[To do]:
Please give the number of lines in the entries below that hold "paint", with no other words.
(Listed records begins)
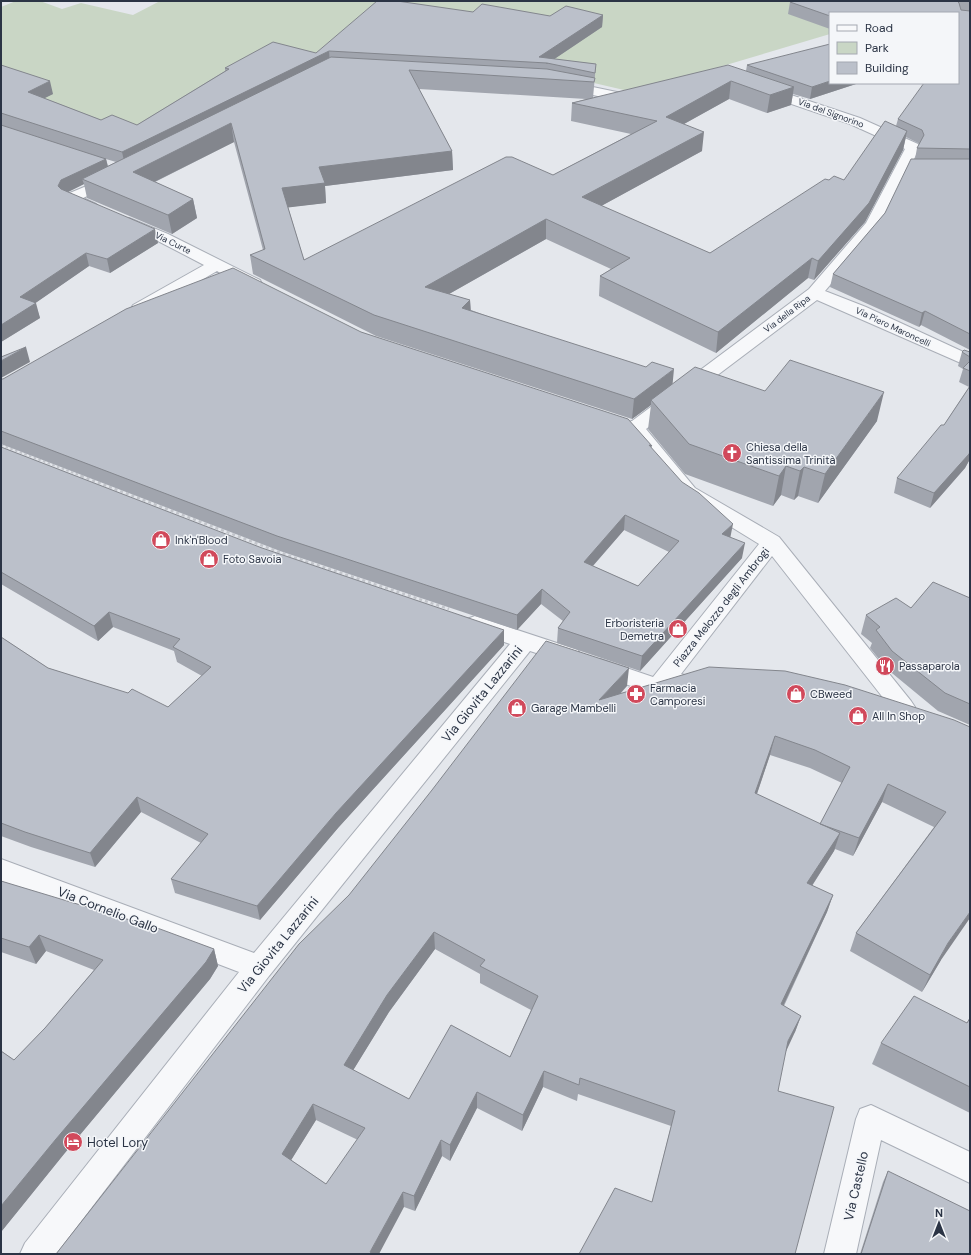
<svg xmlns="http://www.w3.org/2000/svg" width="971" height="1255" font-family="'DM Sans',sans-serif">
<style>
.green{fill:#c9d6c5}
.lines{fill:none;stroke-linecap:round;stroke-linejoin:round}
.minor-casing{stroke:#a9aeb7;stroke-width:2}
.path-far1{stroke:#c2c5cb;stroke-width:2;stroke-dasharray:2.5 2.5;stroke-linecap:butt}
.path{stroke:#c2c5cb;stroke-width:2.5;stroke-dasharray:3 3;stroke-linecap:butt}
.minor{fill:#f7f8fa;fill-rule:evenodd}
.wall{fill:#a1a5ae;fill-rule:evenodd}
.shaded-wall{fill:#83868d}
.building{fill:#bbc0ca;stroke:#83868d;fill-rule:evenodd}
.labels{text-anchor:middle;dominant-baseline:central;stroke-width:3;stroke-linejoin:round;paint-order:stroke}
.far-street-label{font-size:9px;fill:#2b3445;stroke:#f4f6f9}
.poi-label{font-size:11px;fill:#2b3445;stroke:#f4f6f9;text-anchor:start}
.street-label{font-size:11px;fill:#2b3445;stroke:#f4f6f9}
.near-street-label{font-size:13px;fill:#2b3445;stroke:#f4f6f9}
.near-poi-label{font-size:13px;fill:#2b3445;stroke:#f4f6f9;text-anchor:start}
</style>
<rect width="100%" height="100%" fill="#e4e7ec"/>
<!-- green -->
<path class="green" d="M16,1h24l22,8 19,-6 52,12 27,-14h810l-140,12v21l-178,53 -28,3 -73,-17 2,-19 -400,76 -152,-13v-110z"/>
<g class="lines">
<defs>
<path id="minor" d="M564,81l72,15 5,1 2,3 -2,3 -5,1 -77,-16 -2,-3 2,-3z
M764,86l96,32 58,26 2,3 -39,78 -56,66 41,16 104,48v12l-153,-67 -171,129 49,59 84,49 132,164 4,6 -4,6 -8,3 -8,-3 -123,-157 -91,118 7,2 3,6 -3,6 -30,7 -66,-22 -3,-6 3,-6 8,-2 53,18 106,-133 -78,-48 -58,-69 2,-4 7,-2 177,-132 57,-66 39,-74 -55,-25 -91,-31 -2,-3 2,-3z
M113,175l5,1 2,3 -2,3 -35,16 13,6 3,3 -3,3c-9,3 -28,-4 -34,-12l3,-3z
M129,218l39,16 92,46 2,4 -2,4c-14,3 -31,-10 -43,-17l-72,42 -6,1 -6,-1 -2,-4 2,-4 71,-40 -48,-25 -32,-14 -3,-3 3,-3z
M475,616l103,34 3,6 -3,6 -8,2 -40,-13 -261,325 -213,278h-36l5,-11 214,-271 -238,-91v-22l253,94 256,-309 -43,-15 -3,-5 3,-5z
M871,1105l99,47v31l-89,-43 -25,114h-32l32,-135 4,-10z"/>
</defs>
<!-- minor casing -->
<use href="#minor" class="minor-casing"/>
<!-- path-far1 -->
<path class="path-far1" d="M1,445l83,32"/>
<!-- path -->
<path class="path" d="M81,476l203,78 165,55"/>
<!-- minor -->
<use href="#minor" class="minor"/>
</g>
<!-- wall -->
<path class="wall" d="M791,1h179v458l-5,9 -35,40 -36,-15 3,-15 47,-53 25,-38 -10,-5 4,-13 -5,-3 4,-14h7l1,-2 -49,-25 -2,2 -89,-40 3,-13 52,-61 30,-54 2,-11 3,-4 -14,-7 -3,13 -38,72 -51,58 -6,-2 -92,75 -117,-57 1,-20 11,-7 -65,-30 -97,55 21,6 1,10 201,75 93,6 112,30 -59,82 -20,-7 -4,4 -13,-5 -8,11 -88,-32 -37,-45 3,-24 -19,14 -256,-83 -123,-62 -3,-19 13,-5 -29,-108 -79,40 38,17 4,19 -25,16 -85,-36 -3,-14 -16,8 90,51 -48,30 -21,-7 -54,37 5,15 -39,24v-277l52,29 -9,4 57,22 36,5 88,-54v-3l91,-15 157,-41 77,4 53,-1 -1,12 -48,32 42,5 -3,34 153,-27 1,-6 83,18h29l-49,16 -17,-5 -2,11 -24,8 -38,-14 -45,25 18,27 -101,55 109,47 119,-73h15l52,-54 2,-7 60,-36v-70h-128v16l-42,-15 2,-12zM419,89l167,10 -14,4 -1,18 60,13 -78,41 -249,85 -16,-53 38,-4 -1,-17 128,-16 -1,-19zM106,159l10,3 -8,4z
M361,332l291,114 -1,2 79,90 12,20 -102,113 -83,-28 1,-15 5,-7 -22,-17 -24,26 -237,-79 -279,-107v-65zM624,530l45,22 -31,34 -45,-20z
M1,447l503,198 -166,183 -78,92 -85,-27 -4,-14 30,-36 -60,-31 -46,55 -64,-20 -30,-11v-199l47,31 120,39 34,-31 -25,-14 -3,-11 -61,-24 -15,14 -97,-57z
M970,598v127l-32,-14 -51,-42 -17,-21 2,-5 -11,-9 5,-19z
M627,686l-7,8 334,26 -13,240 -19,32 -72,-41 6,-18 78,-106 -52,-25 -29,54 -18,-7 -1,2 -22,35 21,9 -6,17 -43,94 17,10 -6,16 -143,170 19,-76 -93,-32 -1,7 -34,-14 -21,44 -45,-23 -27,53 -8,-5 -27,55 -11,-4 -348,47zM770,755l40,13 32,15 -22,41 -63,-30zM435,949l45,25v9l51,27 -21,47 -101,42 -56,-29 36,-58zM316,1120l42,20 -32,44 -35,-24z
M1,881l213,68 4,17 -8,13 -146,175 -63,78v-181l13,9 31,-32 49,-58 -48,-19 -10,13 -35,-12z
M970,1018v95l-98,-49 9,-21 86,-20z
M888,1171l82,83h-110l23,-72z"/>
<!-- shaded-wall -->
<path class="shaded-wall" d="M603,15l-1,12 -55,37 -8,-7z
M329,51l1,13 -205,101 -3,-13z
M50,81l3,13 -22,11 -3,-13z
M731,81l-2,18 -65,36 2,-18z
M830,81v2h29l-49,16 2,-12z
M794,87l-3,18 -24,8 3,-18z
M231,123l3,19 -98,49 -3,-19z
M907,131l-4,19 -38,72 -51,58 4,-19z
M704,132l-2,19 -121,66 1,-20z
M452,151l1,19 -128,16 1,17 -42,5 -2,-20 37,-21z
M106,159l3,13 -27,7 2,5 -20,10 -6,-8 3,-6z
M193,199l4,19 -25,16 -4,-19z
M546,219v20l-120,68 -1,-20z
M155,229l3,14 -48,30 -3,-14z
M86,253l3,13 -65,45 -4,-14z
M812,258l-4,20 -92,75 2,-21z
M470,300l1,21 -9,-13z
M36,303l4,15 -39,24v-17z
M925,311l-4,14 -2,2 3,-14z
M26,347l4,15 -29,16v-17z
M674,369l-2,21 -21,10v5l-19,14 2,-20z
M884,392l-7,29 -59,82 7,-29z
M970,452v7l-5,9 -35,40 4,-15z
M786,466l-5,29 -8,11 6,-30z
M804,467l-6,29 -4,4 6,-29z
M625,515l-1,15 -41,47 1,-15z
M733,524l-3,15 -8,-5z
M745,543l-3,15 -102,113 2,-15z
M542,589l-1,15 -24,26v-15z
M109,612l4,15 -15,14 -4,-15z
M504,630v15l-166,183 -78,92 -3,-14 79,-93z
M629,668l-2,18 -29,32 1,-18z
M775,736l-5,19 -19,56 4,-18z
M888,784l-6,18 -29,54 6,-18z
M137,797l4,15 -46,55 -5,-14z
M840,833l-6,18 -32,50 5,-18z
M833,895l-6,17 -51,109 5,-17z
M970,912v6l-29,42 -19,32 8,-17 18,-32z
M434,932l1,17 -46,63 -43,70 -2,-17 43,-70z
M39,935l7,16 -10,13 -7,-17z
M214,949l4,17 -8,13 -146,175 -63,78v-26l55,-67z
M801,1016l-6,16 -12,26 5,-17z
M544,1071l-1,16 -21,44 1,-16z
M477,1092v16l-27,53v-16z
M313,1104l3,16 -31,50 -3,-16z
M441,1140l1,16 -27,55 -1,-15z
M403,1192l1,15 -25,47h-9v-2z"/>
<!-- building -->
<path class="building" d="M377,1h20l76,11 9,-8 68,12 16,-10 37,9 -64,42 57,7 -1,9 -48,-10 -218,-12 -207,101 -121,-39v-48l49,16 -22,11 73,28 11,-5 25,10 92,-56 -4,-1 48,-26 43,11z
M791,1h166l2,2 2,7 9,1v138l-53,-1 7,-13 -2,-5 -24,-11 26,-36h34v-70h-128v3l-40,-14z
M830,44v37l-18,6 -65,-22z
M331,57l216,12 48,9 -1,4 -185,-12 43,81 -133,16 6,16 -43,5 22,72 202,-103h6l41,18 104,-54 -85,-18 156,-38 66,22 -24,8 -39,-14 -65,36 38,15 -122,65 128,56 115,-74 4,1 5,-4 10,4 41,-59 22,10 -38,72 -51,58 -6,-3 -94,74 -118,-56 30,-18 -84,-39 -121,68 45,13 -8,8 184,59 6,-5 22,7 -40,30 -260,-84 -124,-60 15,-6 -34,-126 -98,49 60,27 -25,16 -86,-36z
M1,125l105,34 -45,21 -3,6 3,3 94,40 -48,30 -21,-6 -66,44 16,6 -35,22z
M911,159h59v175l-45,-23 -3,2 -89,-39 52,-61z
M233,268l128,64 267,87 24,27 -3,-1 33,37 17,11 34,31 -11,10 23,9 -103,113 -84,-28 12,-16 -28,-23 -25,26 -240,-79 -276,-105v-52h2l123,-70zM625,515l54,26 -41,45 -54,-24z
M26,347l-25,14v-4z
M964,350l6,2v5l-8,-5z
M790,360l94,32 -59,82 -21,-7 -4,4 -14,-5 -7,10 -90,-32 -38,-44 44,-33 70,24z
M970,361v10l-7,-3z
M970,386v66l-1,2 -35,39 -37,-15 44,-53h3z
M1,447l261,101 242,82 -168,183 -79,93 -86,-27 37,-45 -71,-37 -47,56 -65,-21 -24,-9v-186l47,31 80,25 4,-4 36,18 43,-40 -38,-20 7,-8 -71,-27 -15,14 -93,-54z
M933,582l37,16v106l-25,-11 -53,-42 -16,-21 4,-3 -14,-12 30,-17 15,10z
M546,641l83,27 -30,32 110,-33 76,4 60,14 109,35 16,7v185l-22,31 -18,32 -74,-42 90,-121 -58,-28 -29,54 -39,-14 30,-57 -35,-17 -40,-14 -20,57 85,40 -33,50 26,12 -52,109 20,12 -13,25 -10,50 56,16 -39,147h-216l36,-66 37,14 23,-91 -95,-33 -1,7 -35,-14 -21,44 -46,-23 -27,53 -9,-5 -27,56 -11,-4 -33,60 3,2h-317l243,-310 50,-49 83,-105zM434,932l51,28 -5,6 58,30 -28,61 -59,-32 -42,74 -65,-34 43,-70zM313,1104l52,24 -39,56 -44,-30z
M1,881l159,48 54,20 -8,13 -150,177 -55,67v-155l13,9 31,-32 58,-68 -64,-25 -10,12 -28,-9z
M914,996l53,27 3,-5v69l-89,-44z
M888,1171l82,40v43h-109z"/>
<!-- icons -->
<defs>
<symbol id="church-disc" viewBox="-11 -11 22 22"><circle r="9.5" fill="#d1495b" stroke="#f4f6f9"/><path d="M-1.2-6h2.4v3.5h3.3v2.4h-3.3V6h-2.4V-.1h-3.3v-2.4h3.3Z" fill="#fff"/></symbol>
<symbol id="shop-disc" viewBox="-11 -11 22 22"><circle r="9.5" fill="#d1495b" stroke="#f4f6f9"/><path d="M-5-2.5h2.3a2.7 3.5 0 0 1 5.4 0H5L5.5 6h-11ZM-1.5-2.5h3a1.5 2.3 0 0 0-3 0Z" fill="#fff"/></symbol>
<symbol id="restaurant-disc" viewBox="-11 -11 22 22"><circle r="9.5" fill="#d1495b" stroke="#f4f6f9"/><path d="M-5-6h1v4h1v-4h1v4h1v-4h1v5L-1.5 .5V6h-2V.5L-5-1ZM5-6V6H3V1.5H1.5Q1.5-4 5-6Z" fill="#fff"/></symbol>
<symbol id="pharmacy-disc" viewBox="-11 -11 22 22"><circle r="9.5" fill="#d1495b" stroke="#f4f6f9"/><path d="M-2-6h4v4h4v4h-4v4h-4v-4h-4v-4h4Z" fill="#fff"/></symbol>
<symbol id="hotel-disc" viewBox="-11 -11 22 22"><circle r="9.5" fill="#d1495b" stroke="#f4f6f9"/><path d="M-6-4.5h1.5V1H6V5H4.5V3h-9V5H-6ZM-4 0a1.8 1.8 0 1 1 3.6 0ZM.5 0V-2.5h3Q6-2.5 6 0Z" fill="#fff"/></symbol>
</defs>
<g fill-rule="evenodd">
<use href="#church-disc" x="721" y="442" width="22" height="22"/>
<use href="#shop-disc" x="150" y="529" width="22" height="22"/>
<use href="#shop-disc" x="198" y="548" width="22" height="22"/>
<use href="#shop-disc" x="667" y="618" width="22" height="22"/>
<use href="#restaurant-disc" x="874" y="655" width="22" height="22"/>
<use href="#pharmacy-disc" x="625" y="683" width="22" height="22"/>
<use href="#shop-disc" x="785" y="683" width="22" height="22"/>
<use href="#shop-disc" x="506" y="697" width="22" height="22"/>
<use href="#shop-disc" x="847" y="705" width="22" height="22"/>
<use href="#hotel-disc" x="62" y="1131" width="22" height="22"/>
</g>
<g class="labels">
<!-- far-street labels -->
<g class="far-street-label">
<text transform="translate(831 113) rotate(20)">Via del Signorino</text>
<text transform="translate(173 243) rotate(26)">Via Curte</text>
<text transform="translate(787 314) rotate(-37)">Via della Ripa</text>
<text transform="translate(893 327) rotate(25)">Via Piero Maroncelli</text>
</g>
<!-- poi labels -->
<g class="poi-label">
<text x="746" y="447">Chiesa della<tspan x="746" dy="13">Santissima Trinità</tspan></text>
<text x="175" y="540">Ink'n'Blood</text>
<text x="223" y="559">Foto Savoia</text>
<text x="664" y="623" text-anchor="end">Erboristeria<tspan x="664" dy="13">Demetra</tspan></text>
<text x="899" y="666">Passaparola</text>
<text x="650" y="688">Farmacia<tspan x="650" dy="13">Camporesi</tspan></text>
<text x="810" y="694">CBweed</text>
<text x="531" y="708">Garage Mambelli</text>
<text x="872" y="716">All In Shop</text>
</g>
<!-- street labels -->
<g class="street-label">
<text transform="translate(721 607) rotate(-52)">Piazza Melozzo degli Ambrogi</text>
</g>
<!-- near-street labels -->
<g class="near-street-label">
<text transform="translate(482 694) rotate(-51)">Via Giovita Lazzarini</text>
<text transform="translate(108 910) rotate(21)">Via Cornelio Gallo</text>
<text transform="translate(278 945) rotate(-51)">Via Giovita Lazzarini</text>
<text transform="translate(856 1186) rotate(-77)">Via Castello</text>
</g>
<!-- near-poi labels -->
<g class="near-poi-label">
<text x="87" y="1142">Hotel Lory</text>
</g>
</g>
<!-- border -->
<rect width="971" height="1255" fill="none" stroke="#2b3445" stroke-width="4"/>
<!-- legend -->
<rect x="829" y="12" width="130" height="72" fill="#f4f6f9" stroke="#a4a8b1"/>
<rect x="837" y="25" width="20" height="6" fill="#f7f8fa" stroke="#a4a8b1"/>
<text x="865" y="32" font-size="12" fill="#2b3445">Road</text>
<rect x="837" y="42" width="20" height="12" fill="#c9d6c5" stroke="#a4a8b1"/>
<text x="865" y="52" font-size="12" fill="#2b3445">Park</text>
<rect x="837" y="62" width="20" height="12" fill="#bbc0ca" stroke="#a4a8b1"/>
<text x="865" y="72" font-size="12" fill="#2b3445">Building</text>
<!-- north arrow -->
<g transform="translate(939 1223)" stroke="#f4f6f9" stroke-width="3" paint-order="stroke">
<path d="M0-3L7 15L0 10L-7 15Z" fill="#2b3445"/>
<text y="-6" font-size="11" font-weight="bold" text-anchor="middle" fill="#2b3445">N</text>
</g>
</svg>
(Listed records ends)
[Response]:
2